11 responses to “Unique Sculptures of Karnataka

  1. congrats,. Good representative illustrations. I too have seen some of this rare sculptures.

      • Welcome to your pastings and posts.

        2014-04-23 16:10 GMT+05:30 Karnataka Itihasa Academy :

        > itihasaacademy commented: “Hello Sir, thanks for your encouraging > words. We will be glad to put your photos on the website if you wish to > share them. Regards” >

  2. Thanks for useful information. The photos of sculptures are very good. Is it necessary for the photographer to attach his name to the sculpture, in fact, it will be disturbing, even defacing the photograph. If this is discouraged, it will be fine. Remember, we have great sculptors of unique and marvellous stone sculptures, but they never bothered to put their name on their own work. Is it necessary / justified for the photographer, who just clicked the picture, to have a right to write his name on the photograph. This thought always comes to mind. People / photographers can use their wisdom and make their own judgement please.

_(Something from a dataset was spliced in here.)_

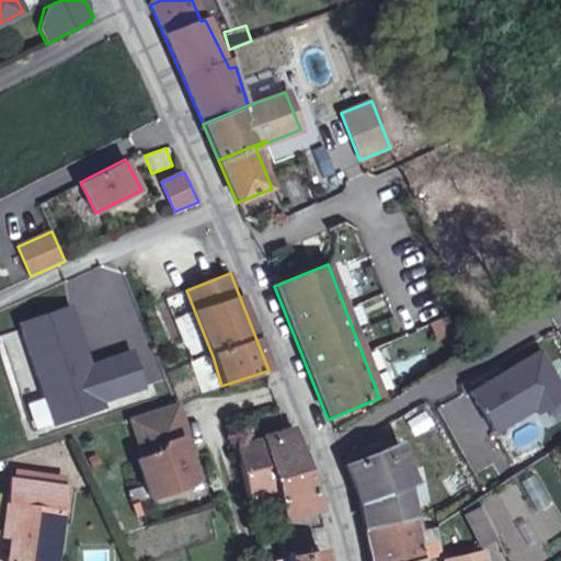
[(101,401),(144,386),(132,351),(89,365),(83,367),(78,351),(83,348),(70,306),(20,322),(45,398),(54,396),(63,421),(103,407),(101,401)]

    • Hello Sir, thank you for your valuable comment on this subject. We will definitely discuss this internally and act accordingly. Here are the reasons for attaching the copy right information.

      1. First and the foremost, there are many scholars who have put in so much time, effort and hard work, travelling to remotest corners of Karnataka and clicking these photographs, which would otherwise be not known to the world. In recognition of their hard work and intellectual property rights, we decided to put the copy right information. Right now you can see that Dr, Devarakonda Reddy has contributed many photos to the website from his personal collection. Likewise there will be many people from within the academy and outside, contributing their valuable find to the website. In view of this, we have attached the name of the photographer to all the photos published on the website.

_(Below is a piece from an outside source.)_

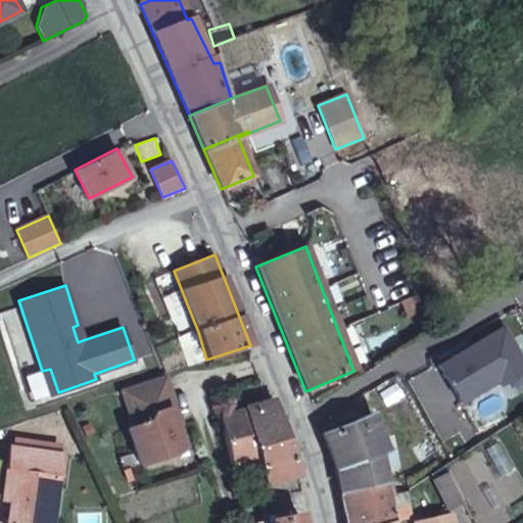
[(83,340),(78,325),(73,327),(78,342),(83,340)]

      2. As you might know, the digital world is a free domain and anyone can claim right to the photos, worse, they can even come up with a false information and state that as a historical fact. This happens all the time on the web and false facts gets copied and propagated and people accept that as the truth.

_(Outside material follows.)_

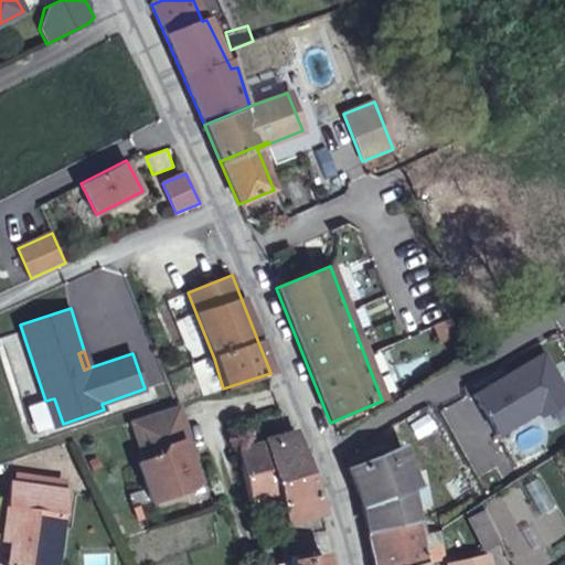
[(541,415),(564,400),(564,391),(543,353),(473,394),(497,434),(537,409),(541,415)]
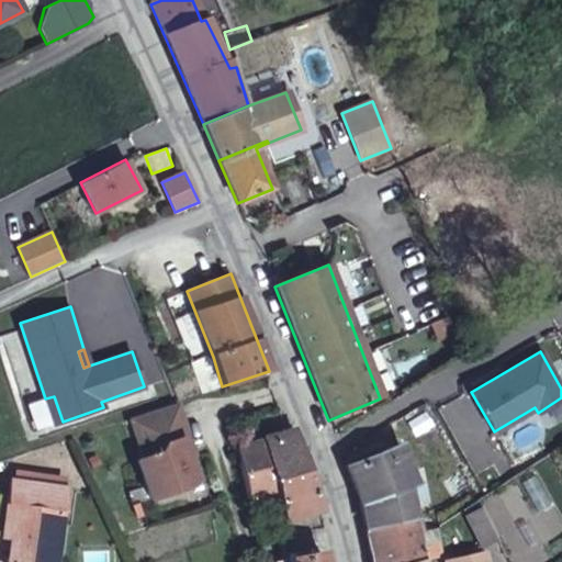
[(54,424),(63,422),(54,396),(45,398),(54,424)]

      3. As the main purpose of this website is to create historical awareness about our history and culture, we are cautious as to present well researched facts only and do not want misuse of pictures and information.

      Looking forward for your valuable inputs and suggestions,


  3. This is an amazing and essential work you have done. Especially impressing is your effort to teach our great history to our progeny.
    Very glad to this work.

    • Sir, Thank you very much for your encouraging words. Please visit the website again and bring in your friends as well. We will be adding more interesting and valuable information about hero stones, sculptures and history of Karnataka.

      Looking forward for your continued support and encouragement.
      Warm Regards.

      • thank you.

        2014-06-17 9:46 GMT+05:30 Karnataka Itihasa Academy :

        > itihasaacademy commented: “Sir, Thank you very much for your > encouraging words. Please visit the website again and bring in your friends > as well. We will be adding more interesting and valuable information about > hero stones, sculptures and history of Karnataka. Looking forward for” >

  4. Yappy tortoise Panchatantra story reached all the way to Aesop’s Fables. there is another depiction on a vertical on oldest railing at BodhGaya, but noone seems to have a photo, I saw it there back in ’88.

  5. Hi,
    There is place in Karnataka where there is a school for teaching stone carvings and they also take orders for making stone sculptures. Is anyone aware of that place? Can you please let me know.

    • Hello Sir, here’s an address near Bengaluru
      Director, Canara Bank sponsored K.P.J. Prabhu institute for handicrafts training, Jogaraduddi, Bidadi industrial area, Bidadi, 562109, Ramanagar district. Ph: 9900158885.